TASK BRIEF ->
The response must be made up of the lines in the entries below that contain "unshapely".

MATERIALS PROVIDED ->
--- START ---

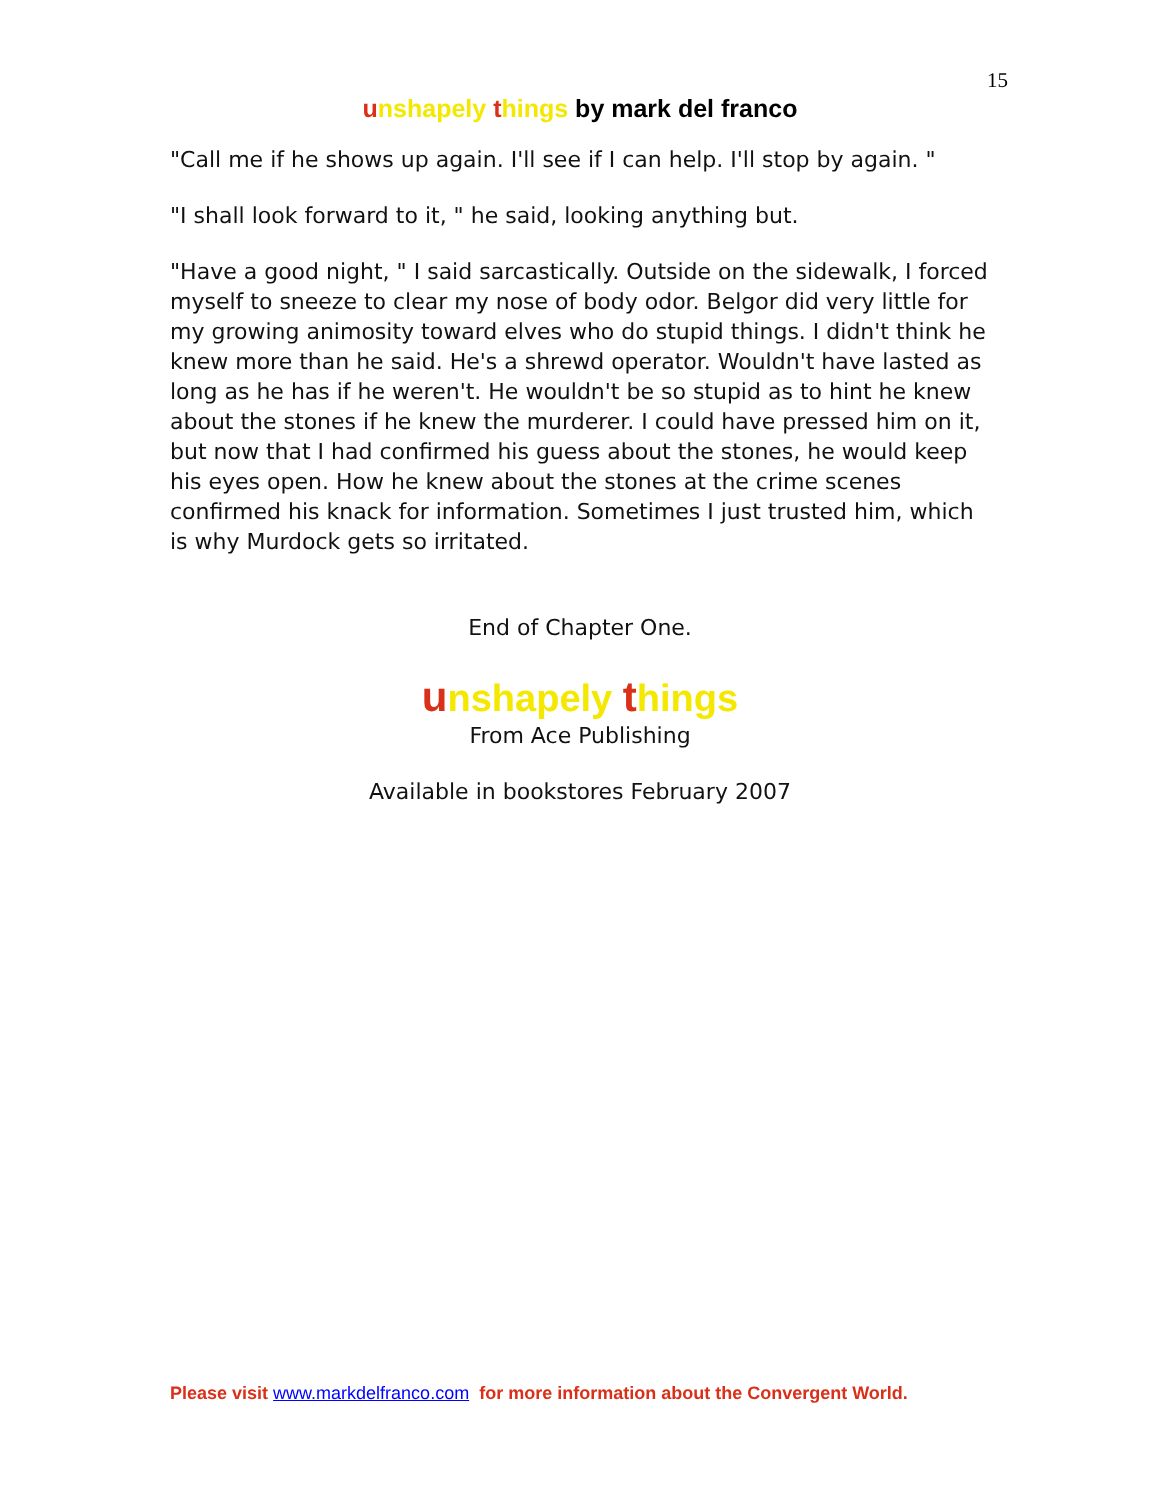15
unshapely things by mark del franco
"Call me if he shows up again. I'll see if I can help. I'll stop by again. "
"I shall look forward to it, " he said, looking anything but.
"Have a good night, " I said sarcastically. Outside on the sidewalk, I forced myself to sneeze to clear my nose of body odor. Belgor did very little for my growing animosity toward elves who do stupid things. I didn't think he knew more than he said. He's a shrewd operator. Wouldn't have lasted as long as he has if he weren't. He wouldn't be so stupid as to hint he knew about the stones if he knew the murderer. I could have pressed him on it, but now that I had confirmed his guess about the stones, he would keep his eyes open. How he knew about the stones at the crime scenes confirmed his knack for information. Sometimes I just trusted him, which is why Murdock gets so irritated.
End of Chapter One.
unshapely things
From Ace Publishing
Available in bookstores February 2007
Please visit www.markdelfranco.com for more information about the Convergent World.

--- END ---

SOLUTION ->
unshapely things by mark del franco
unshapely things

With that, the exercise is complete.